* **What the task asks**
Look through the data and write out every line with the word "scroll" in it.

======== Exercise inputs

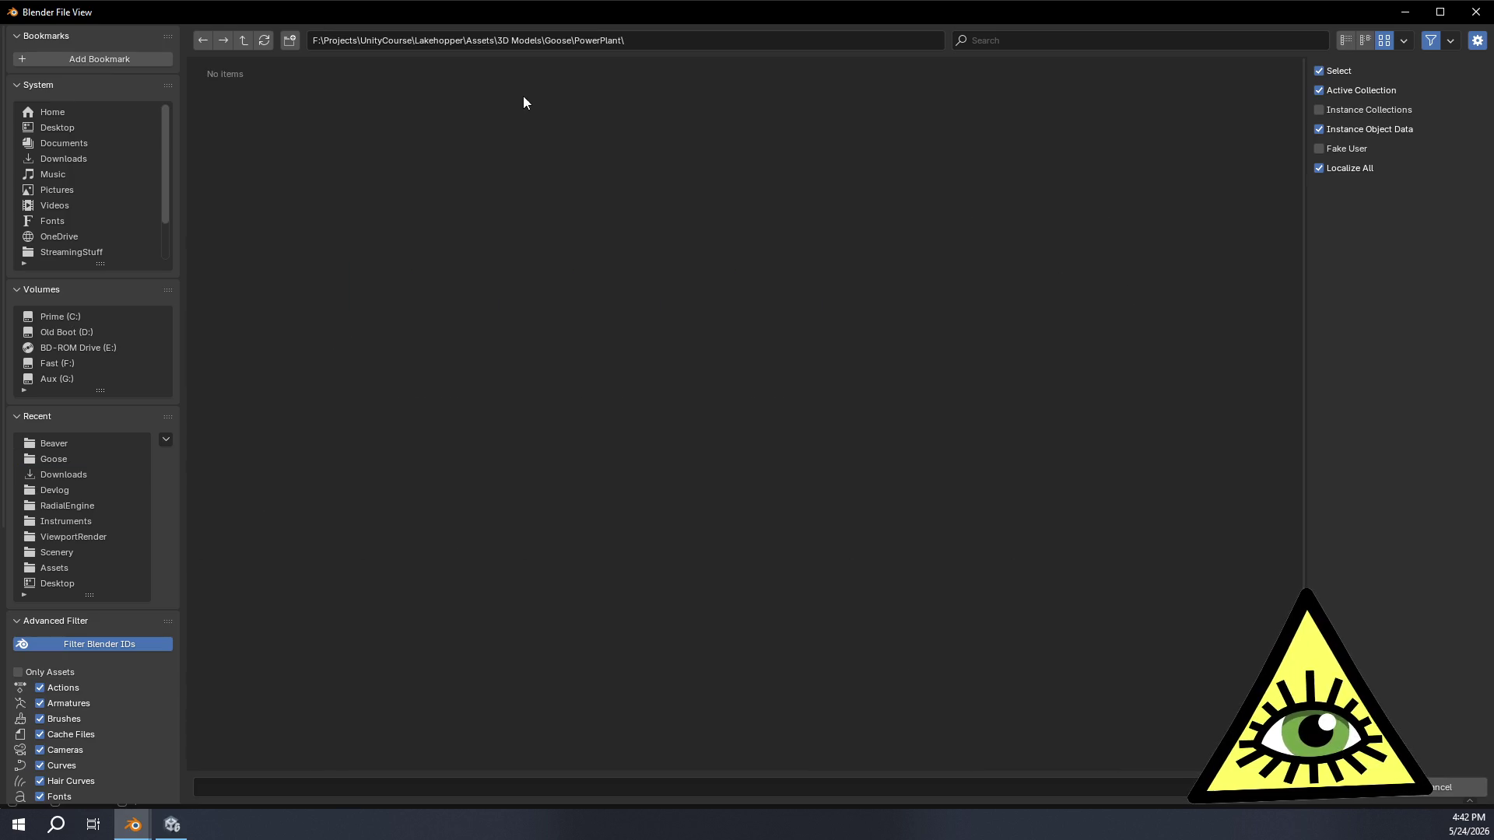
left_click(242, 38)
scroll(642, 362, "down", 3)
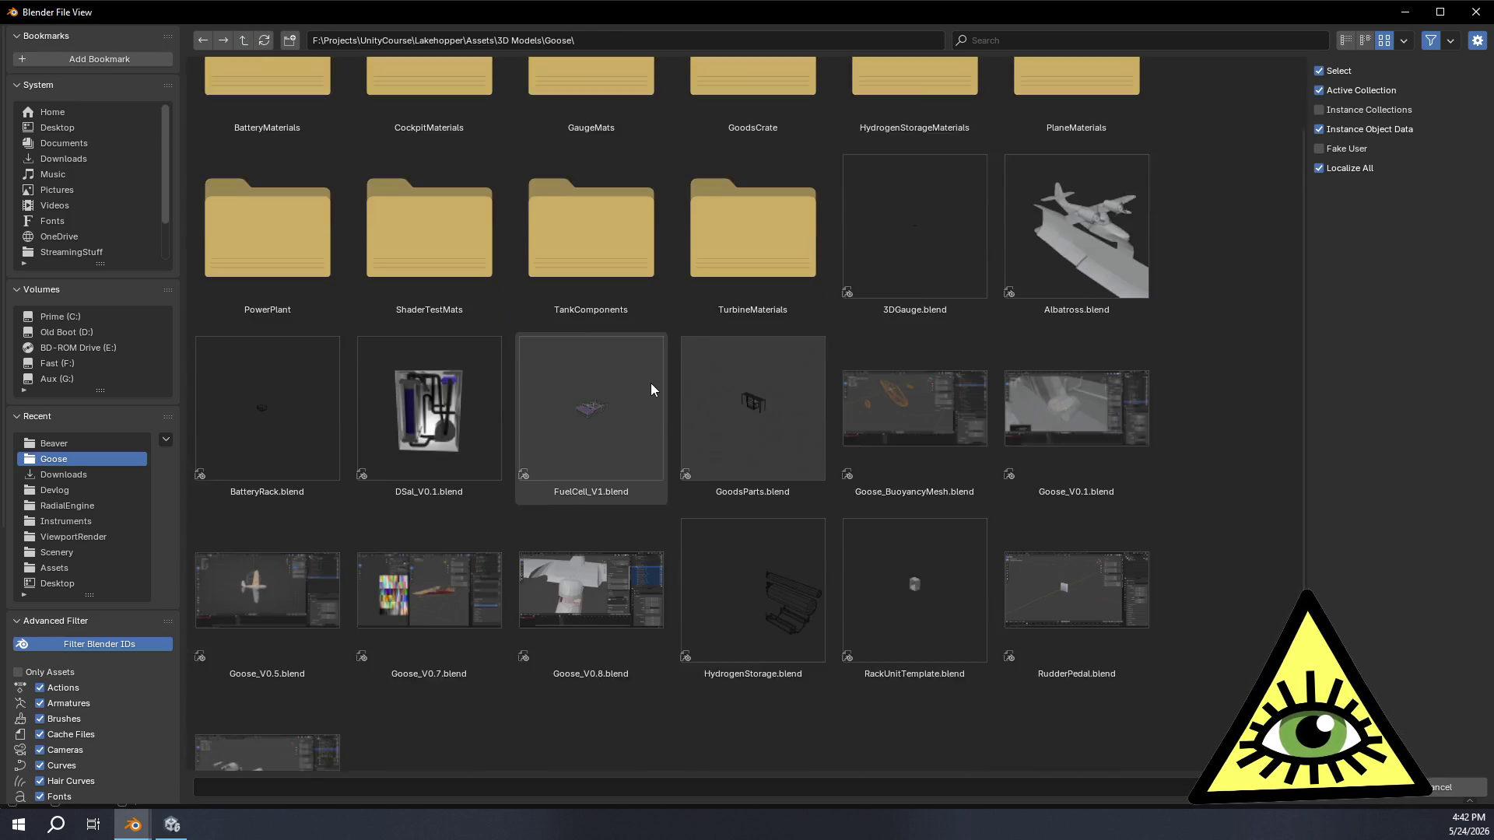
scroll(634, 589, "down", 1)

================
======== Exercise inputs

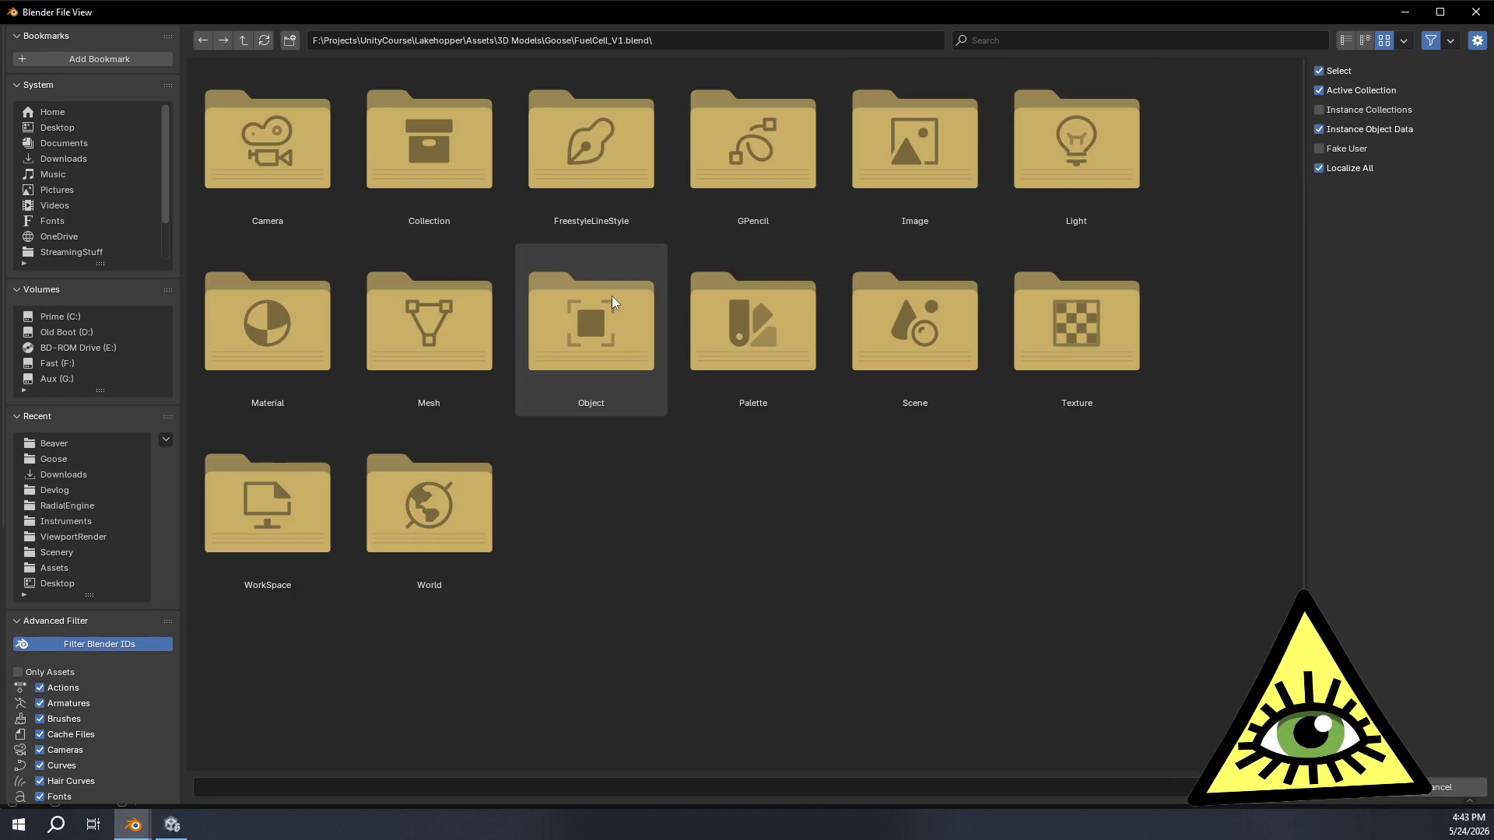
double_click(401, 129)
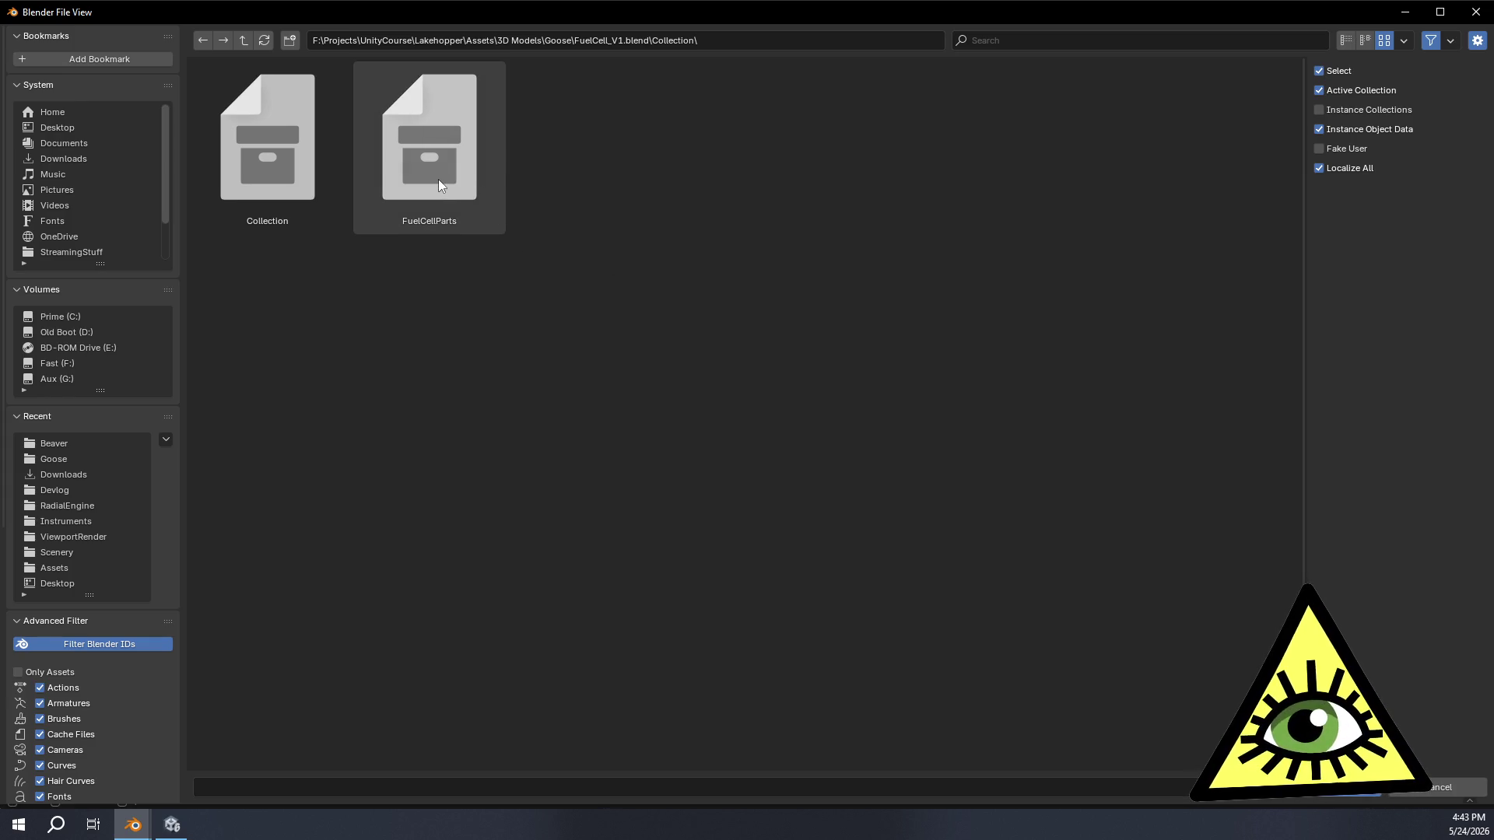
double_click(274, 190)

================

* **Reply to the task**
scroll(642, 362, "down", 3)
scroll(634, 589, "down", 1)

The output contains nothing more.